Just over a year after Democrats got blown out in the 2014 congressional elections, the national party released a much-delayed report Tuesday from a task force of officials charged with trying to help the party perform better in midterm elections and in lower-profile state races.
Democrats have won the popular vote in five of the last six presidential elections but have been swamped in midterms, when core segments of the party’s electorate tend to go to the polls in lower numbers. Since President Obama’s election, Democrats have lost more than 900 state legislative seats, 13 Senate seats, 69 U.S. House seats and 12 governorships.
Since President Obama’s election, Democrats have lost more than 900 state legislative seats, 13 Senate seats, 69 U.S. House seats and 12 governorships. What went wrong?'
“The Democratic party has been extremely successful at winning presidential elections and we have to continue being successful in winning presidential races,” said outgoing Kentucky Gov. Steve Beshear, a member of the task force whose seat was recently won by a Republican, at a press conference at the party’s headquarters in Washington. “But we have not concentrated enough on state and local politics and state and local races and we have to gear into that much more than we have in the past.”
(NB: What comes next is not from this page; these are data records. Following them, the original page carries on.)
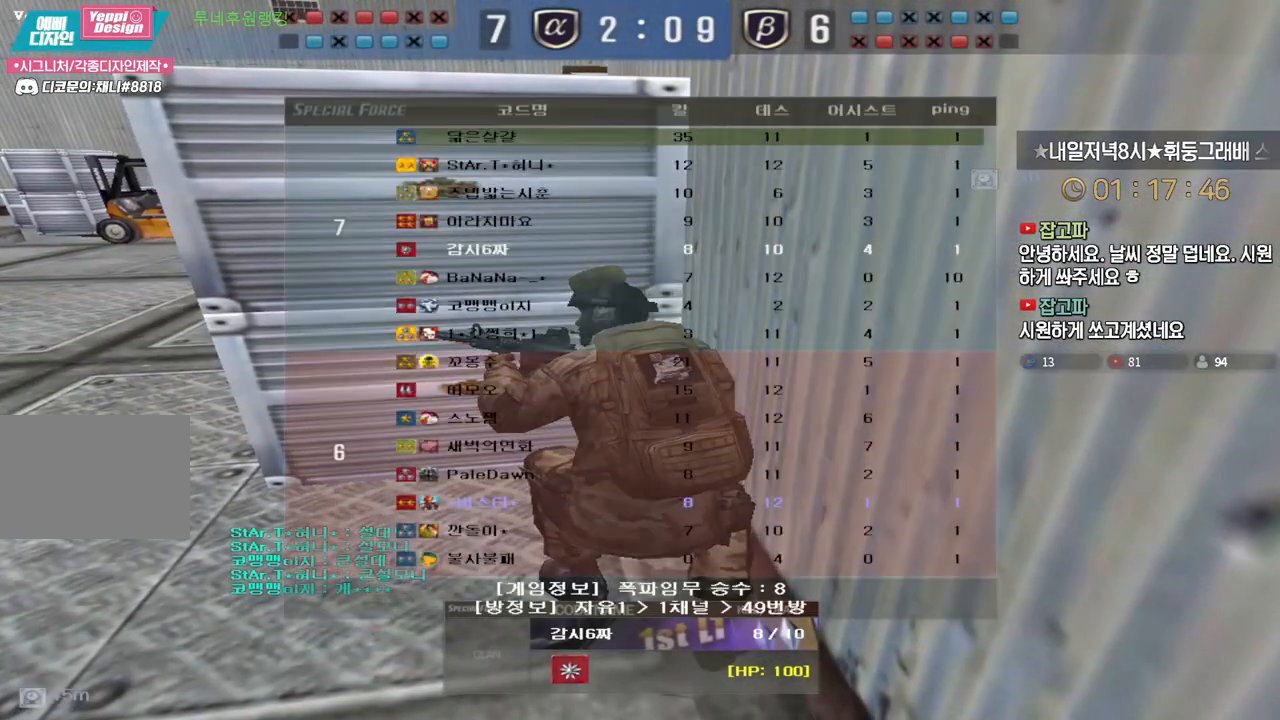
{"keys": [], "events": [[500, "tab", "up"]]}
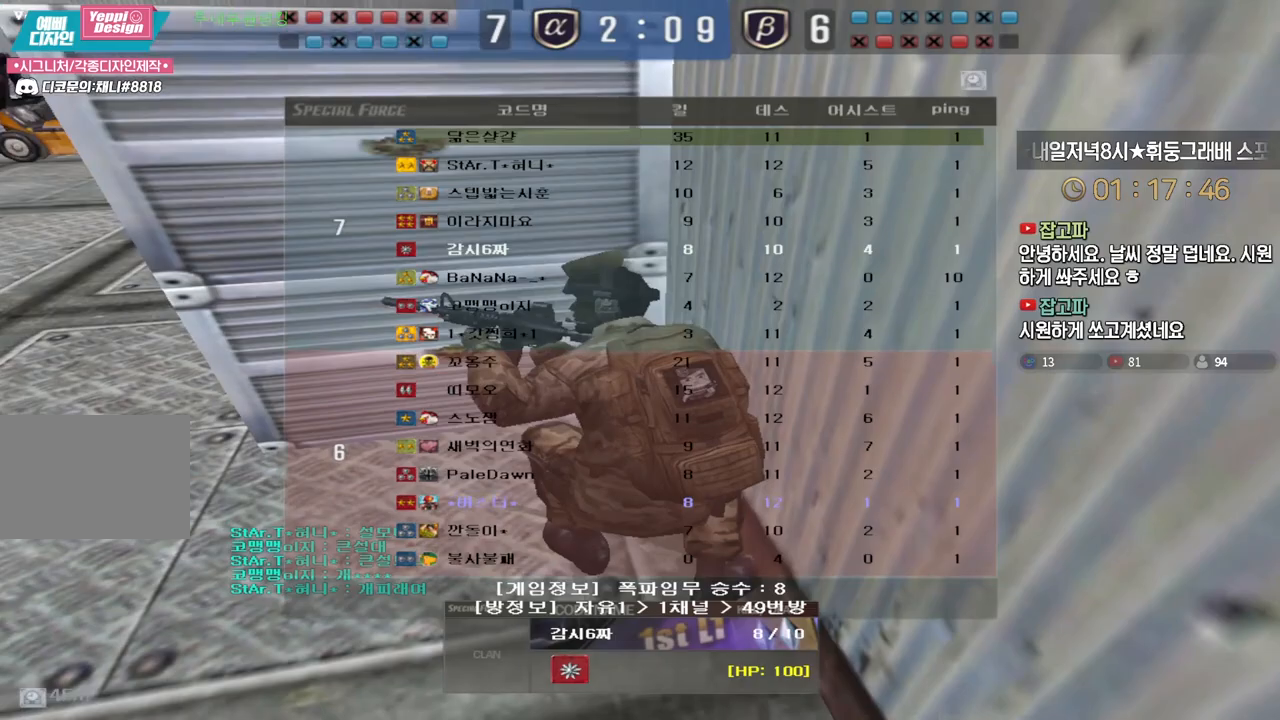
{"keys": [], "events": []}
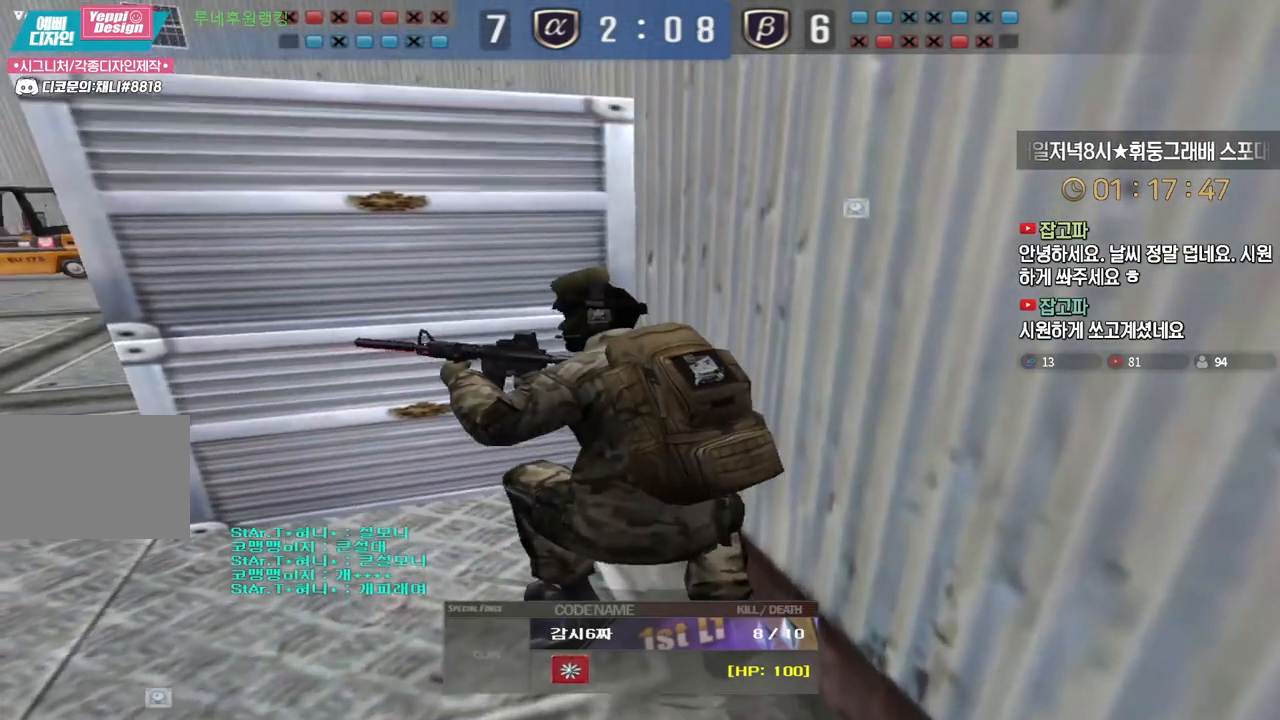
{"keys": [], "events": []}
The 19-page report from the Democratic National Committee’s Victory Task Force doesn’t address the core issue of drop-off voters head on -- the words “turn out” or “drop off” don’t even appear in the report -- nor does it call for any fundamental changes to the Democratic Party’s message or policy, as a similar Republican “autopsy report” did after the 2012 election.
“We don’t believe that we need to change anything from a policy standpoint to win elections,” said task force member Maria Cardona. The report itself argues that the 2014 election “made it abundantly clear” that Americans “overwhelmingly support the issues and values that the Democratic Party fights for every day.”
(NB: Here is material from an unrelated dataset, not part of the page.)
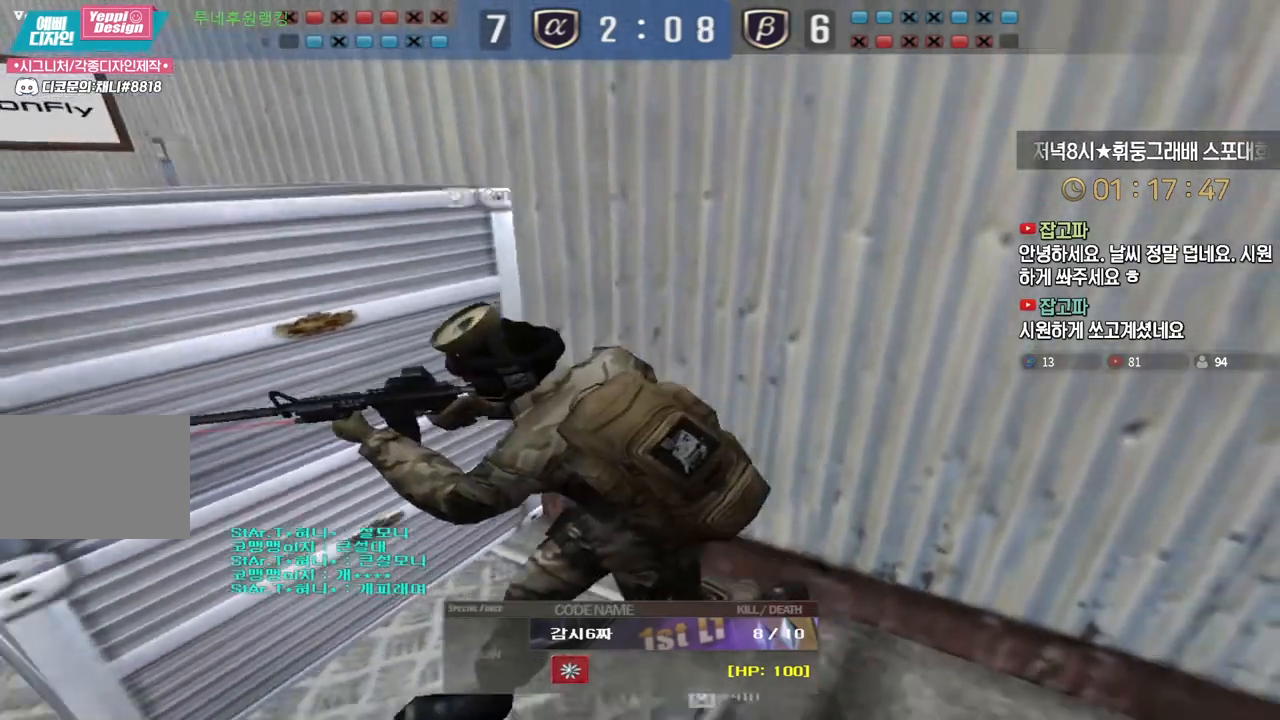
{"keys": [], "events": []}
But the report does make a number of more limited organizational recommendations, especially to strengthen state parties and build out a decimated Democratic bench, that could serve the party well.
The cornerstone of the report is a plan to provide more resources, training, coordination and accountability to state parties, in order to make sure they are able to pull their weight in elections. This includes more money from the DNC, but also higher expectations of what the state parties can bring to the table.
DNC Chairwoman Debbie Wasserman Schultz said the committee “engaged in a little tough love” to get to the bottom of what went wrong in 2014, and said the DNC has renegotiated contracts with the state parties and others to be better prepared for the future.
The 11-member task force included a wide range of advisers, from Beshear to AFSCME president Lee Saunders and Google CEO Eric Schmidt. At least two people affiliated with Hillary Clinton’s presidential campaign sat on the task force, including her general counsel, Marc Elias, and her digital strategist, Teddy Goff, who played a similar role in Obama’s reelection campaign.
"We don’t believe that we need to change anything from a policy standpoint to win elections."'
The task force released initial recommendations in February, when it said the final report would come in May. Asked by MSNBC why the report is being released seven months after the self-imposed deadline, Wasserman Schultz said the party needed more time to get it right. “We just weren't ready,” she said.
But since February, she said the task force members had moved from an outside advisory role to a more internal one, aimed at implementing the changes it recommended.
The report also lays out way to improve efforts to recruit down-ballot candidates to replenish the pipeline of future Democratic leaders, through training and better support from the DNC. It also plans to create a more unified messaging operation to explain what it means to be what the party stands for.
A major emphasis of the party in the next five years will also be redistricting, the decennial process of redrawing congressional boundaries. Republicans dominated this process in 2010, and were able to win more U.S. House seats despite winning fewer actual votes in 2014.
Democrats got some good news recently when they won three seats on the Pennsylvania Supreme Court, which controls redirecting in the state, after Wasserman Schultz fundraised for candidates there.
Overall, the ambitions of the report are fairly limited. But that speaks to fundamental, demographic challenges the party has in midterm elections, which may have no direct solutions.